LA PALABRA – En estos días en que todo el mundo civilizado rinde homenaje a las víctimas del holocausto judío, fue noticia el anuncio del próximo enjuiciamiento de un ciudadano alemán de 95 años por un crimen cometido hace más de 70, cuando era enfermero del campo de Auschwitz (al que los periódicos siguen calificando “de concentración”, obviando su principal objetivo de exterminio). Y resulta paradójico, ya que esa falta de “precisión semántica” forma parte de la acusación misma; es decir, que el hoy nonagenario era consciente de la misión de la que formaba parte y colaboró en el asesinato de cerca de cuatro mil personas.
Pasados tantos años, hay gente que en su buena fe pregunta si tiene sentido sentar en el banquillo a estos hoy inofensivos personajes, si no sería mejor pasar página y olvidar. Pero es que no sólo a las víctimas les es imposible borrar su memoria. También a los victimarios, ya que en la profundidad de su psique el odio sobrevive agazapado, pero latente, perenne. Y también la memoria de sus actos, como bunker impenetrable de su dignidad perdida a ojos del mundo, pero que algún día (cada vez más cerca, lo adivina…) espera sea reivindicada y glorificada.
Ese odio no caduca, como no caducará el que envenena hoy a jóvenes árabes, en Siria e Irak, en Jerusalén, Arara y Hebrón, pero también en París y Bruselas. Tratar de explicarlo en base a las políticas coloniales europeas o a los asentamientos israelíes va tan desenfocado como intentar justificar la shoá por los excesos del Tratado de Versalles. La mariposa en Madagascar no es culpable de la tormenta tropical que asola el Caribe, aunque según la teoría del caos pueda ser el desencadenante. No podemos echarle las culpas a la brisa de derrumbar un castillo de naipes, ni golpearnos el pecho y asumir la responsabilidad de las conductas asesinas de otros. Alguien sembró el odio y muchos lo regaron durante años para que creciera y fructificara, lo financiaron y le dieron una razón de existir hasta convertirlo en la única vía de escape al propio dolor del envenenamiento ideológico.

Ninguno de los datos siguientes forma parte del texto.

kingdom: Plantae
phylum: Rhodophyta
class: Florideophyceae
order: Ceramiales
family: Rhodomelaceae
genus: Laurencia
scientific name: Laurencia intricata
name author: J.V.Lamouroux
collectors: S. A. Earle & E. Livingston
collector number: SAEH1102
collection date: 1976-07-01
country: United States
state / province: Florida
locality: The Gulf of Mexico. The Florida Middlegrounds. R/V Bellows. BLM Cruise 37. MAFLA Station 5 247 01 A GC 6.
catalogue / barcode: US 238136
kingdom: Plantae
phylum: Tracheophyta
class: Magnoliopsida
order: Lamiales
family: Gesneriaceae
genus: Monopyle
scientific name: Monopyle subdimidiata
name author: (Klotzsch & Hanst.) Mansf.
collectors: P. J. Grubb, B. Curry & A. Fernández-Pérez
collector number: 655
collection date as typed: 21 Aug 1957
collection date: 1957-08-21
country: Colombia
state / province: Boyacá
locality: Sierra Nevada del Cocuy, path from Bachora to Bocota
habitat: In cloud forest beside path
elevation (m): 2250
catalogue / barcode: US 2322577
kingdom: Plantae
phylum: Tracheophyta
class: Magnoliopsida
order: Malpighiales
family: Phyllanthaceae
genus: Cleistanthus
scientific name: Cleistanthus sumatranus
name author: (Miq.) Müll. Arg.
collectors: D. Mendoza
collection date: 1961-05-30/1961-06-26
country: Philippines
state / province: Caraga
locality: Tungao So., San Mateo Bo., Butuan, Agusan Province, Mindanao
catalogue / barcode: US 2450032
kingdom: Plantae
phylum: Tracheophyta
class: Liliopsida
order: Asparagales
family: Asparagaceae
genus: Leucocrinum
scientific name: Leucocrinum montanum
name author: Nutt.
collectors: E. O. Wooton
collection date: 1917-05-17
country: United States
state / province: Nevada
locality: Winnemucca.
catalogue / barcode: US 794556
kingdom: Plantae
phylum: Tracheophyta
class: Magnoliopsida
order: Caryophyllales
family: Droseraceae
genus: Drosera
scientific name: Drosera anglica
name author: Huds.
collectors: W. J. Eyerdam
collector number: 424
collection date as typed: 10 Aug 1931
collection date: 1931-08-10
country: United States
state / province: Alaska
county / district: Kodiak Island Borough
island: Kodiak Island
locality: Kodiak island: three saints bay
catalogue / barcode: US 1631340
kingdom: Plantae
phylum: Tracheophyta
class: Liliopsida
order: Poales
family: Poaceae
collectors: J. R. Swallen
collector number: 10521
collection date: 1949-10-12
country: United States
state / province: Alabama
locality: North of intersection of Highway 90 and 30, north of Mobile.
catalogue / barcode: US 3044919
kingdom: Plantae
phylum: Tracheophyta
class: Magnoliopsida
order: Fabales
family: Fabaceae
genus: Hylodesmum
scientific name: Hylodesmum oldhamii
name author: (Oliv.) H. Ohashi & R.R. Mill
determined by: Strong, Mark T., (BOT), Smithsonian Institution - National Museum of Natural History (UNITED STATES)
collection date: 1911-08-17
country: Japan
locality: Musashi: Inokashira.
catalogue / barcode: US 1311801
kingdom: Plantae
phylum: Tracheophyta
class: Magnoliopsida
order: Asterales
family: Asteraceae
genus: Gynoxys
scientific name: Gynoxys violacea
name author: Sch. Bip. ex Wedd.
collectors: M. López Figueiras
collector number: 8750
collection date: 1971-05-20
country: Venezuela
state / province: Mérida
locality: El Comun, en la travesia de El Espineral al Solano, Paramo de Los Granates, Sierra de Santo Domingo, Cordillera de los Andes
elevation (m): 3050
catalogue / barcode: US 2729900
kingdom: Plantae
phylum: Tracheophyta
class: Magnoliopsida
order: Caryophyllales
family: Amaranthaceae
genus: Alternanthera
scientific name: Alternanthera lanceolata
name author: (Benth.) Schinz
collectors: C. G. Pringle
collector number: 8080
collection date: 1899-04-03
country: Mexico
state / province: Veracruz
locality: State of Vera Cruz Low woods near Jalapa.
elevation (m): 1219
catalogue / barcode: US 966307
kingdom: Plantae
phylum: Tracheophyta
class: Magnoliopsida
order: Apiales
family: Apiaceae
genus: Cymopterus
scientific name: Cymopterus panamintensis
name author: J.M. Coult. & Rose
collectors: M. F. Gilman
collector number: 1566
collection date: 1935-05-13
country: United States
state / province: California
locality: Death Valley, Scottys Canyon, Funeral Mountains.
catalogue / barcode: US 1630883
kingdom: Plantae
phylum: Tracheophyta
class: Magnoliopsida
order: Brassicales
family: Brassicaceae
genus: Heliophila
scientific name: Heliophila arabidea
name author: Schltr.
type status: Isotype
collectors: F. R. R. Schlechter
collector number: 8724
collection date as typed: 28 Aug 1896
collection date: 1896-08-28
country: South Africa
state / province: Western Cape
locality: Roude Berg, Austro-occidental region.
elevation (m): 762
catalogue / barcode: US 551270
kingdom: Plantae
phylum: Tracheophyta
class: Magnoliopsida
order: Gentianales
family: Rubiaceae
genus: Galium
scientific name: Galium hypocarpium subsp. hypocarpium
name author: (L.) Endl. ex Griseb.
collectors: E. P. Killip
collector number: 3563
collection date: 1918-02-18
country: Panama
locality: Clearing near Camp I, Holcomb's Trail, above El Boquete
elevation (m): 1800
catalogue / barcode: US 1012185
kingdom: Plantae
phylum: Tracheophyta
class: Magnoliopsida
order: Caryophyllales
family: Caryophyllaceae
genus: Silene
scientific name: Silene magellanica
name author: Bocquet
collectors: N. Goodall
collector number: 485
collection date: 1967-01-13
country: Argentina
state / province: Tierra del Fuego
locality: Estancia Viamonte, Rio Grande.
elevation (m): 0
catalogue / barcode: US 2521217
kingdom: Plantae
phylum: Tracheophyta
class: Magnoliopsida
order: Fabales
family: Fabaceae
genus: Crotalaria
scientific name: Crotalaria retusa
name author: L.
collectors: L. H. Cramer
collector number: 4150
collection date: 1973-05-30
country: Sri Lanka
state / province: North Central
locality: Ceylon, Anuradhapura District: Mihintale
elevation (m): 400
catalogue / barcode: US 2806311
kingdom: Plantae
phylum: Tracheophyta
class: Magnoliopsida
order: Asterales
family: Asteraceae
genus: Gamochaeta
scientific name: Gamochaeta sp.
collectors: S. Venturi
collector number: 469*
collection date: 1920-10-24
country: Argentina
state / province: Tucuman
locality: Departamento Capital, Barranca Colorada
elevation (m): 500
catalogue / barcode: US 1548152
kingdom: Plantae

Es la droga más dura, la que genera mayor dependencia, sin casi posibilidad de rehabilitación. La que lleva al placer colectivo de la maldad, del regocijo infantil y primario de poder quebrar toda norma: el respeto a la vida (ajena y aún propia), el no causar dolor (físico y espiritual) gratuitamente, siendo valedor de la verdad absoluta y revelada sólo a los que tengan estómago para mirarse en el espejo y verse tal cual son, convirtiéndose en el brazo de la más potente de las emociones, capaz incluso de vencer al amor; en el instrumento de un odio que no caduca.